*Source texts of formatted documents*.
------

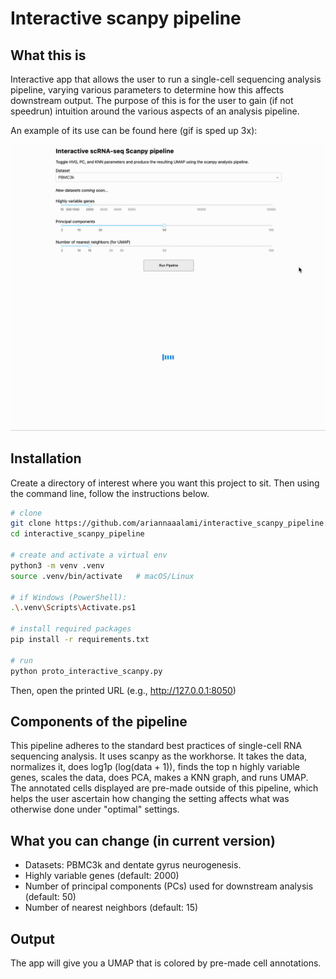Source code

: # Interactive scanpy pipeline

## What this is
Interactive app that allows the user to run a single-cell sequencing analysis pipeline, varying various parameters to determine how this affects downstream output. The purpose of this is for the user to gain (if not speedrun) intuition around the various aspects of an analysis pipeline.

An example of its use can be found here (gif is sped up 3x):

![Demo (gif)](assets/demo.gif)

## Installation
Create a directory of interest where you want this project to sit. Then using the command line, follow the instructions below.

```bash
# clone
git clone https://github.com/ariannaaalami/interactive_scanpy_pipeline.git
cd interactive_scanpy_pipeline

# create and activate a virtual env
python3 -m venv .venv
source .venv/bin/activate   # macOS/Linux

# if Windows (PowerShell): 
.\.venv\Scripts\Activate.ps1

# install required packages
pip install -r requirements.txt

# run
python proto_interactive_scanpy.py
```
Then, open the printed URL (e.g., http://127.0.0.1:8050)

## Components of the pipeline
This pipeline adheres to the standard best practices of single-cell RNA sequencing analysis. It uses scanpy as the workhorse. It takes the data, normalizes it, does log1p (log(data + 1)), finds the top n highly variable genes, scales the data, does PCA, makes a KNN graph, and runs UMAP. The annotated cells displayed are pre-made outside of this pipeline, which helps the user ascertain how changing the setting affects what was otherwise done under "optimal" settings.

## What you can change (in current version)
- Datasets: PBMC3k and dentate gyrus neurogenesis.
- Highly variable genes (default: 2000)
- Number of principal components (PCs) used for downstream analysis (default: 50)
- Number of nearest neighbors (default: 15)

## Output
The app will give you a UMAP that is colored by pre-made cell annotations.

------

*Task requirements*. No picture belongs in the answer; the rest of the records must be repeated exactly.

*The answer*.
Source code

: # Interactive scanpy pipeline

## What this is
Interactive app that allows the user to run a single-cell sequencing analysis pipeline, varying various parameters to determine how this affects downstream output. The purpose of this is for the user to gain (if not speedrun) intuition around the various aspects of an analysis pipeline.

An example of its use can be found here (gif is sped up 3x):

![Demo (gif)](assets/demo.gif)

## Installation
Create a directory of interest where you want this project to sit. Then using the command line, follow the instructions below.

```bash
# clone
git clone https://github.com/ariannaaalami/interactive_scanpy_pipeline.git
cd interactive_scanpy_pipeline

# create and activate a virtual env
python3 -m venv .venv
source .venv/bin/activate   # macOS/Linux

# if Windows (PowerShell): 
.\.venv\Scripts\Activate.ps1

# install required packages
pip install -r requirements.txt

# run
python proto_interactive_scanpy.py
```
Then, open the printed URL (e.g., http://127.0.0.1:8050)

## Components of the pipeline
This pipeline adheres to the standard best practices of single-cell RNA sequencing analysis. It uses scanpy as the workhorse. It takes the data, normalizes it, does log1p (log(data + 1)), finds the top n highly variable genes, scales the data, does PCA, makes a KNN graph, and runs UMAP. The annotated cells displayed are pre-made outside of this pipeline, which helps the user ascertain how changing the setting affects what was otherwise done under "optimal" settings.

## What you can change (in current version)
- Datasets: PBMC3k and dentate gyrus neurogenesis.
- Highly variable genes (default: 2000)
- Number of principal components (PCs) used for downstream analysis (default: 50)
- Number of nearest neighbors (default: 15)

## Output
The app will give you a UMAP that is colored by pre-made cell annotations.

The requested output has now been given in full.